Haven’t gotten that far in, need to return to it and also pick up the Hans Jonas book. What I’ve read thus far has been quite interesting.
DeConick makes the case for Gnosticism as not a religion per se, but as a more fundamental and inherently transformative religious orientation which influenced basically all of the religious and philosophical movements at the time – most notably early Christianity, but also the fascinating thought of the Neoplatonists that would continue to influence Christian mystical texts such as The Cloud of Unknowing and so on. Of course, there were many Gnostic religions (Mandeanism, Manicheanism, etc.) that had very little to do with Christianity, Judaism, Zoroastrianism and so on.
She argues for a Gnostic ‘hermeneutic’, a new and transformative way of interpreting even canonical scriptures that constantly yields new insights. But the specifics are largely in parts I haven’t read.
It’s a powerful idea, to consider not thought per se, but a general way of transforming thought. The specific transformation perhaps inherent to Gnosticism is to strip common thought of its transcendental ‘givenness’ (understood in terms of the Demiurge) and thereby return to direct and unmediated experience – in other words gnosis – an awareness that seems necessary if one is to bring forth a new world and new structures of ‘givenness’. But when the new world has arrived, one has already left the Gnostic orientation. Hence, one may consider the Gnostic orientation as inherently or permanently countercultural, a site of “permanent revolution” that keeps finding new relevance in present times, especially insofar as these are times of crisis.
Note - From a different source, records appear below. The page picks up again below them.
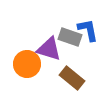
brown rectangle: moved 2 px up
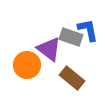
gray rectangle: moved 1 px right
purple triangle: rotated 20 degrees clockwise
orange circle: moved 1 px down
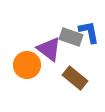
blue L-shape: moved 1 px right, 2 px down
brown rectangle: moved 3 px right
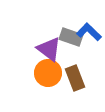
blue L-shape: rotated 35 degrees counterclockwise
orange circle: moved 21 px right, 8 px down
brown rectangle: rotated 30 degrees clockwise
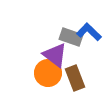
purple triangle: moved 6 px right, 6 px down
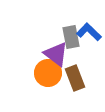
gray rectangle: rotated 60 degrees clockwise
purple triangle: moved 1 px right, 1 px up
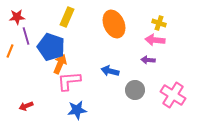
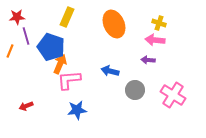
pink L-shape: moved 1 px up
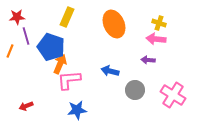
pink arrow: moved 1 px right, 1 px up
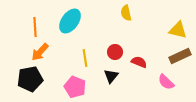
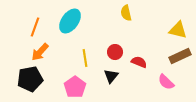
orange line: rotated 24 degrees clockwise
pink pentagon: rotated 15 degrees clockwise
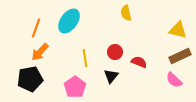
cyan ellipse: moved 1 px left
orange line: moved 1 px right, 1 px down
pink semicircle: moved 8 px right, 2 px up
[Unfortunately, I do not read French, but I am very curious about modern “political” ramifications of the Gnostic orientation in the 1976 book, L’Ange by Guy Lardreau and Christian Jambet. This seems to be a book so obscure that it will likely never be translated, but I don’t know of any other that appears to take up the topic.]
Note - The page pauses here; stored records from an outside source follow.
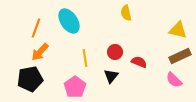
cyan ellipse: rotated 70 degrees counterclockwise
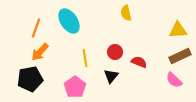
yellow triangle: rotated 18 degrees counterclockwise
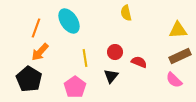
black pentagon: moved 1 px left; rotated 30 degrees counterclockwise
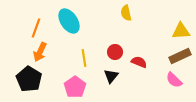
yellow triangle: moved 3 px right, 1 px down
orange arrow: rotated 18 degrees counterclockwise
yellow line: moved 1 px left
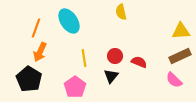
yellow semicircle: moved 5 px left, 1 px up
red circle: moved 4 px down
Perhaps this the real contemporary relevance of Gnosticism – NOT so much the revival of a specific Manichean perspective taken up by the extropians/transhumanists (which anyway got distorted into pure Cartesianism; i.e. the simulation hypothesis, the anthropic principle, the “uploading” of minds), but the very ideas of resistance and transformation, of un-thinking or un-performing all dualisms (in the sense of, for instance the Thunder Perfect Mind) – not as a mere ontological dualism.
Anyway, hope this interests you in the book and thanks for reminding me I need to go back to it!